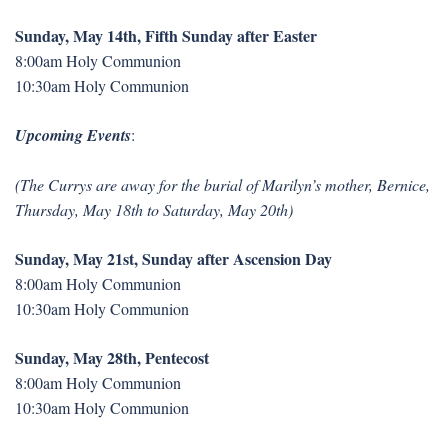
Sunday, May 14th, Fifth Sunday after Easter
8:00am Holy Communion
10:30am Holy Communion
Upcoming Events
:
(The Currys are away for the burial of Marilyn’s mother, Bernice,
Thursday, May 18th to Saturday, May 20th)
Sunday, May 21st, Sunday after Ascension Day
8:00am Holy Communion
10:30am Holy Communion
Sunday, May 28th, Pentecost
8:00am Holy Communion
10:30am Holy Communion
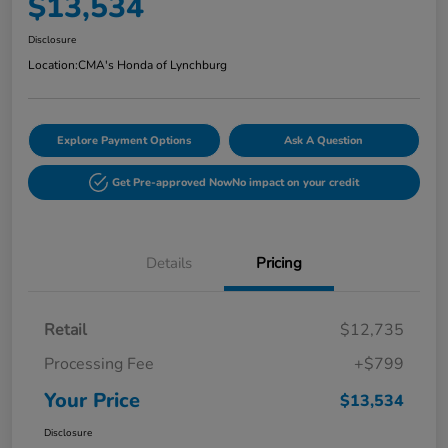
$13,534
Disclosure
Location:
CMA's Honda of Lynchburg
Explore Payment Options
Ask A Question
Get Pre-approved Now
No impact on your credit
Details
Pricing
Retail
$12,735
Processing Fee
+$799
Your Price
$13,534
Disclosure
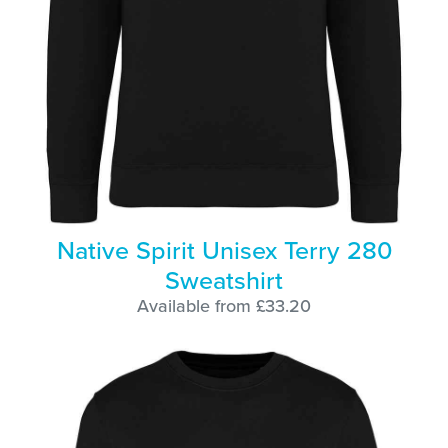
Native Spirit Unisex Terry 280
Sweatshirt
Available from £33.20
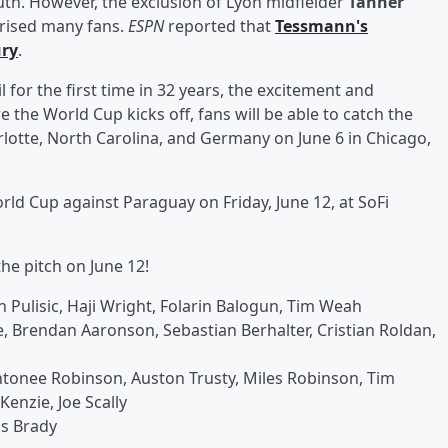
. However, the exclusion of Lyon midfielder
Tanner
rised many fans.
ESPN
reported that
Tessmann's
ury
.
or the first time in 32 years, the excitement and
the World Cup kicks off, fans will be able to catch the
rlotte, North Carolina, and Germany on June 6 in Chicago,
ld Cup against Paraguay on Friday, June 12, at SoFi
the pitch on June 12!
n Pulisic, Haji Wright, Folarin Balogun, Tim Weah
 Brendan Aaronson, Sebastian Berhalter, Cristian Roldan,
ntonee Robinson, Auston Trusty, Miles Robinson, Tim
enzie, Joe Scally
is Brady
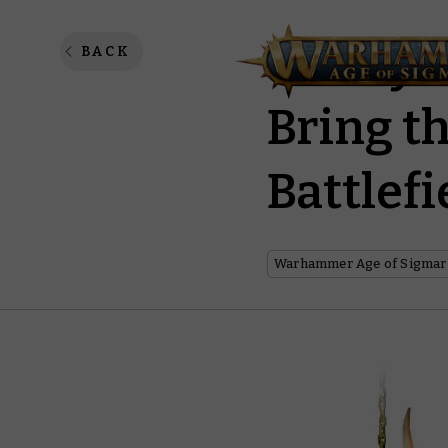
The Syl
BACK
Bring t
Battlefi
Warhammer Age of Sigmar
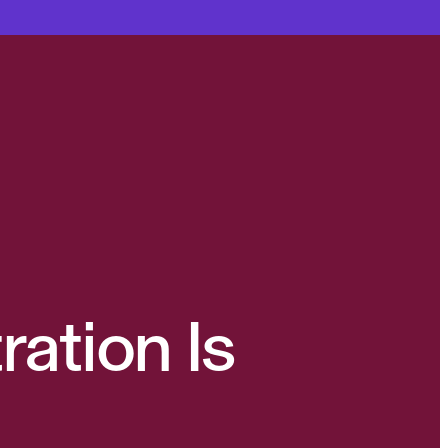
ration Is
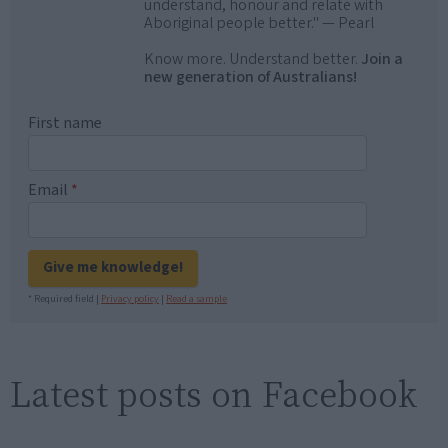
understand, honour and relate with
Aboriginal people better." — Pearl
Know more. Understand better.
Join a
new generation of Australians!
First name
Email
*
Give me knowledge!
* Required field |
Privacy policy
|
Read a sample
Latest posts on Facebook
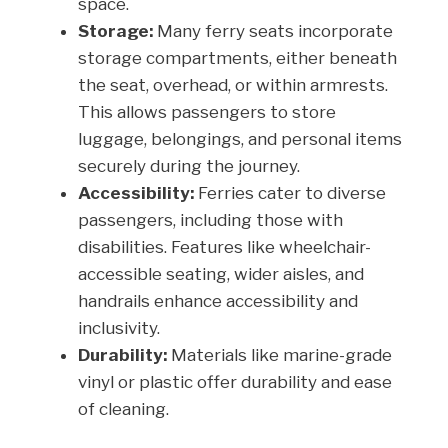
space.
Storage:
Many ferry seats incorporate
storage compartments, either beneath
the seat, overhead, or within armrests.
This allows passengers to store
luggage, belongings, and personal items
securely during the journey.
Accessibility:
Ferries cater to diverse
passengers, including those with
disabilities. Features like wheelchair-
accessible seating, wider aisles, and
handrails enhance accessibility and
inclusivity.
Durability:
Materials like marine-grade
vinyl or plastic offer durability and ease
of cleaning.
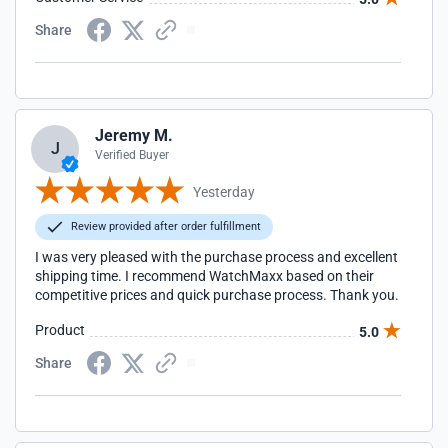
Share
Jeremy M.
J
Verified Buyer
Yesterday
Review provided after order fulfillment
I was very pleased with the purchase process and excellent
shipping time. I recommend WatchMaxx based on their
competitive prices and quick purchase process. Thank you.
Product
5.0
Share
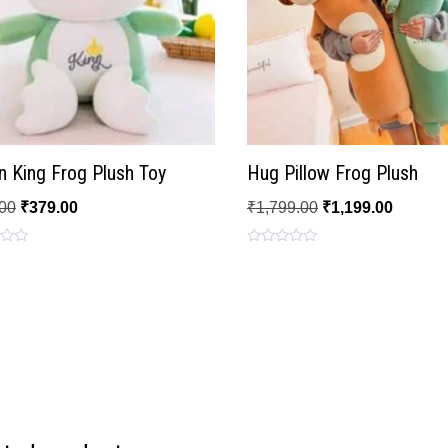
 King Frog Plush Toy
Hug Pillow Frog Plush
00
₹
379.00
₹
1,799.00
₹
1,199.00
Rated
0
out
of
5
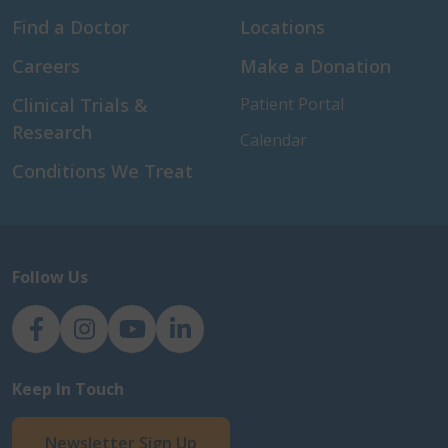
Find a Doctor
Locations
Careers
Make a Donation
Clinical Trials &
Patient Portal
Research
Calendar
Conditions We Treat
Follow Us
NJH Facebook
Instagram
NJH YouTube
NJH LinkedIn
Keep In Touch
Newsletter Sign Up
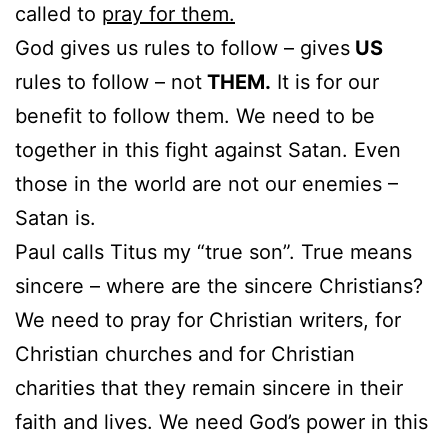
called to
pray for them.
God gives us rules to follow – gives
US
rules to follow – not
THEM.
It is for our
benefit to follow them. We need to be
together in this fight against Satan. Even
those in the world are not our enemies –
Satan is.
Paul calls Titus my “true son”. True means
sincere – where are the sincere Christians?
We need to pray for Christian writers, for
Christian churches and for Christian
charities that they remain sincere in their
faith and lives. We need God’s power in this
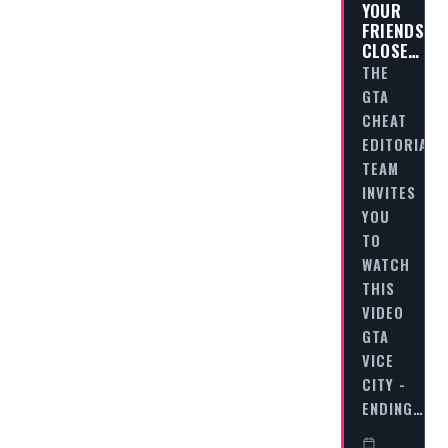
YOUR
FRIENDS
CLOSE…
THE
GTA
CHEAT
EDITORIAL
TEAM
INVITES
YOU
TO
WATCH
THIS
VIDEO
GTA
VICE
CITY -
ENDING…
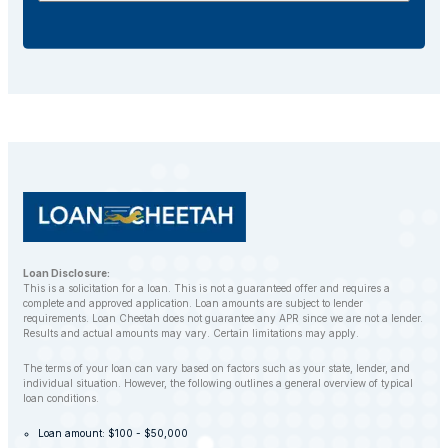
additional fees.
If you default on your car title loan, the lender may
repossess your vehicle to recover the outstanding
balance. However, LoanCheetah works with
customers to find alternative solutions and avoid
repossession whenever possible.
Loan Disclosure:
This is a solicitation for a loan. This is not a guaranteed offer and requires a
complete and approved application. Loan amounts are subject to lender
requirements. Loan Cheetah does not guarantee any APR since we are not a lender.
Results and actual amounts may vary. Certain limitations may apply.
The terms of your loan can vary based on factors such as your state, lender, and
individual situation. However, the following outlines a general overview of typical
loan conditions.
Loan amount: $100 - $50,000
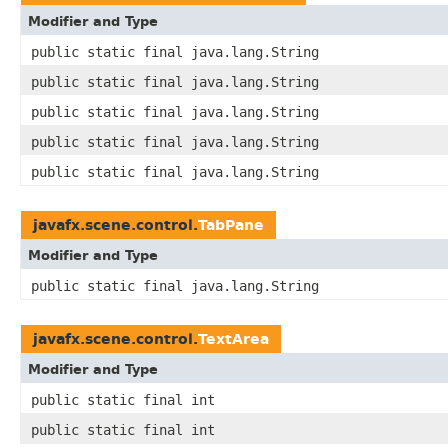
Modifier and Type
public static final java.lang.String
public static final java.lang.String
public static final java.lang.String
public static final java.lang.String
public static final java.lang.String
javafx.scene.control.
TabPane
Modifier and Type
public static final java.lang.String
javafx.scene.control.
TextArea
Modifier and Type
public static final int
public static final int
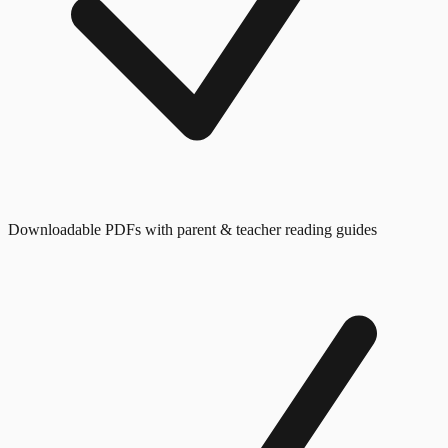
Downloadable PDFs with parent & teacher reading guides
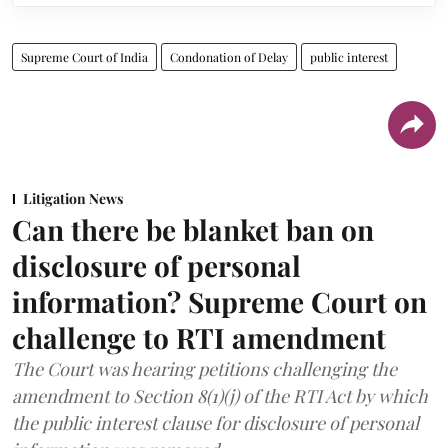
Supreme Court of India
Condonation of Delay
public interest
Litigation News
Can there be blanket ban on
disclosure of personal
information? Supreme Court on
challenge to RTI amendment
The Court was hearing petitions challenging the
amendment to Section 8(1)(j) of the RTI Act by which
the public interest clause for disclosure of personal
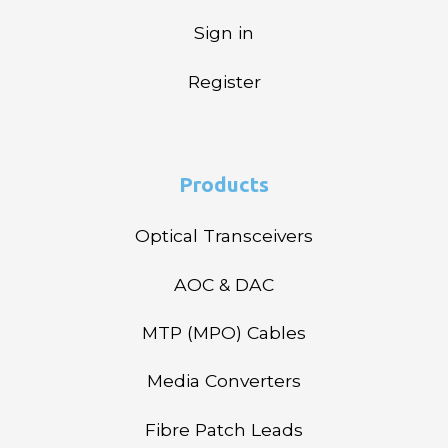
Sign in
Register
Products
Optical Transceivers
AOC & DAC
MTP (MPO) Cables
Media Converters
Fibre Patch Leads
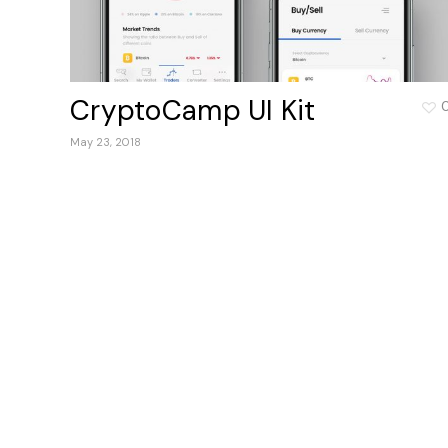
CryptoCamp UI Kit
May 23, 2018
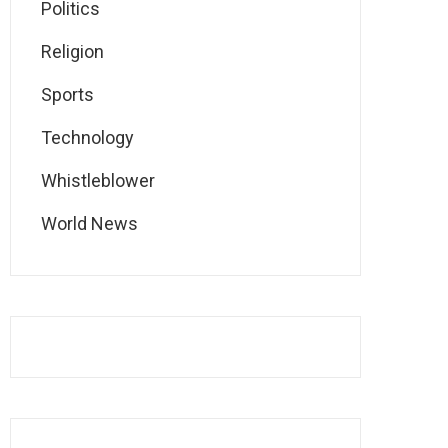
Politics
Religion
Sports
Technology
Whistleblower
World News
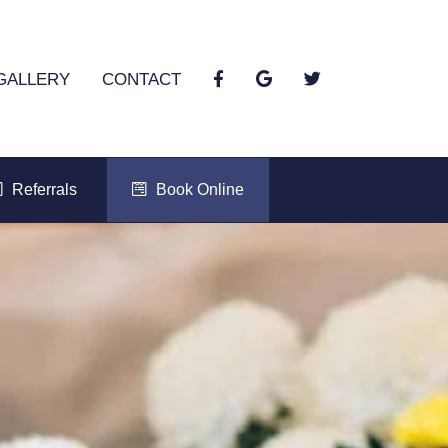
GALLERY
CONTACT
Referrals
Book Online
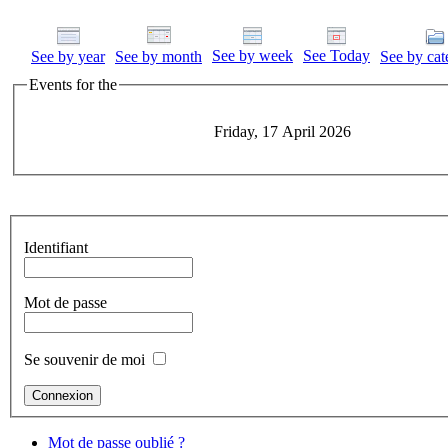
See by week
See Today
See by year
See by month
See by cat
Events for the
Friday, 17 April 2026
Identifiant
Mot de passe
Se souvenir de moi
Mot de passe oublié ?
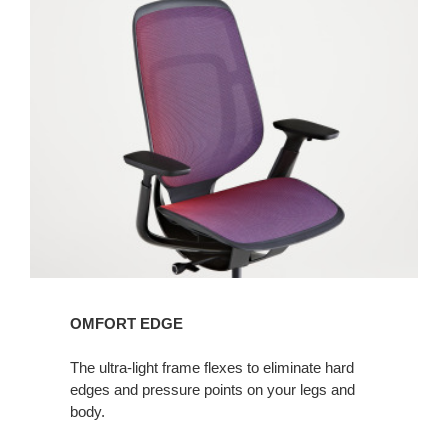
OMFORT EDGE
The ultra-light frame flexes to eliminate hard
edges and pressure points on your legs and
body.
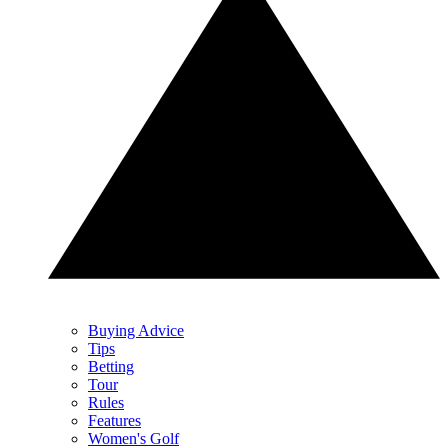
Buying Advice
Tips
Betting
Tour
Rules
Features
Women's Golf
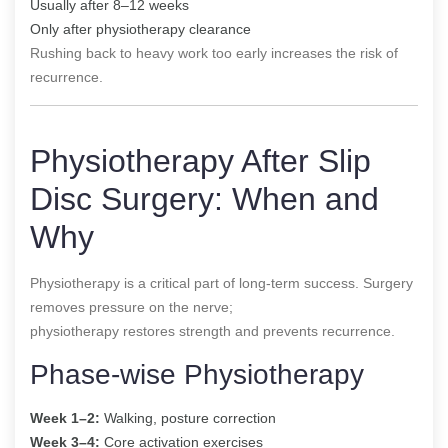
Usually after 8–12 weeks
Only after physiotherapy clearance
Rushing back to heavy work too early increases the risk of
recurrence.
Physiotherapy After Slip
Disc Surgery: When and
Why
Physiotherapy is a critical part of long-term success. Surgery
removes pressure on the nerve;
physiotherapy restores strength and prevents recurrence.
Phase-wise Physiotherapy
Week 1–2:
Walking, posture correction
Week 3–4:
Core activation exercises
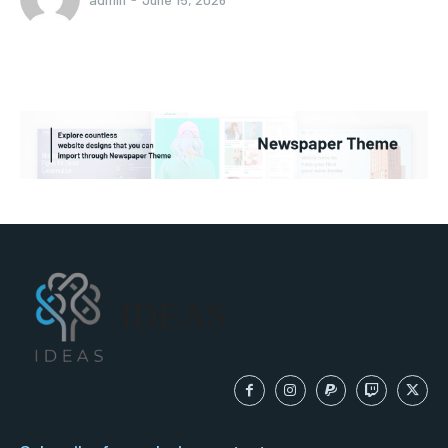
IDEAS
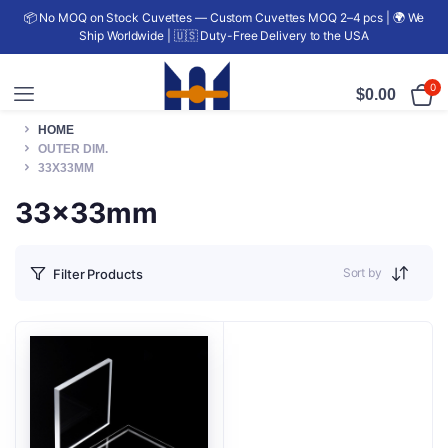
📦 No MOQ on Stock Cuvettes — Custom Cuvettes MOQ 2–4 pcs | 🌍 We
Ship Worldwide | 🇺🇸 Duty-Free Delivery to the USA
0
$
0.00
HOME
OUTER DIM.
33X33MM
33x33mm
Sort by
Filter Products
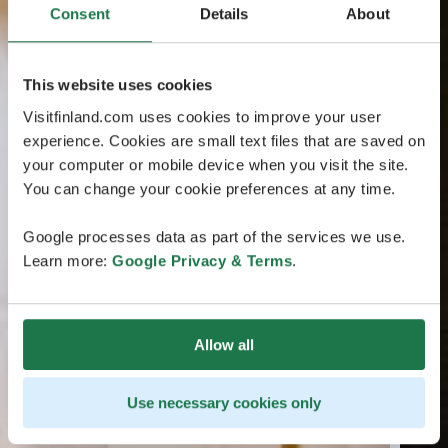
Consent
Details
About
This website uses cookies
Visitfinland.com uses cookies to improve your user
experience. Cookies are small text files that are saved on
your computer or mobile device when you visit the site.
You can change your cookie preferences at any time.
Google processes data as part of the services we use.
Learn more:
Google Privacy & Terms
.
Allow all
Use necessary cookies only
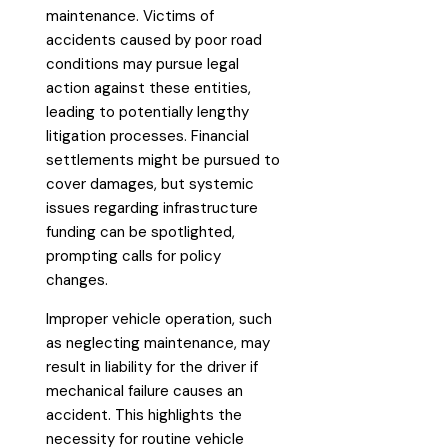
maintenance. Victims of
accidents caused by poor road
conditions may pursue legal
action against these entities,
leading to potentially lengthy
litigation processes. Financial
settlements might be pursued to
cover damages, but systemic
issues regarding infrastructure
funding can be spotlighted,
prompting calls for policy
changes.
Improper vehicle operation, such
as neglecting maintenance, may
result in liability for the driver if
mechanical failure causes an
accident. This highlights the
necessity for routine vehicle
* * *
• ASSIGNMENT
Copy out each line of the material in which the word "Privacy" turns up.

• RESULT
Privacy policy
Google Privacy & Terms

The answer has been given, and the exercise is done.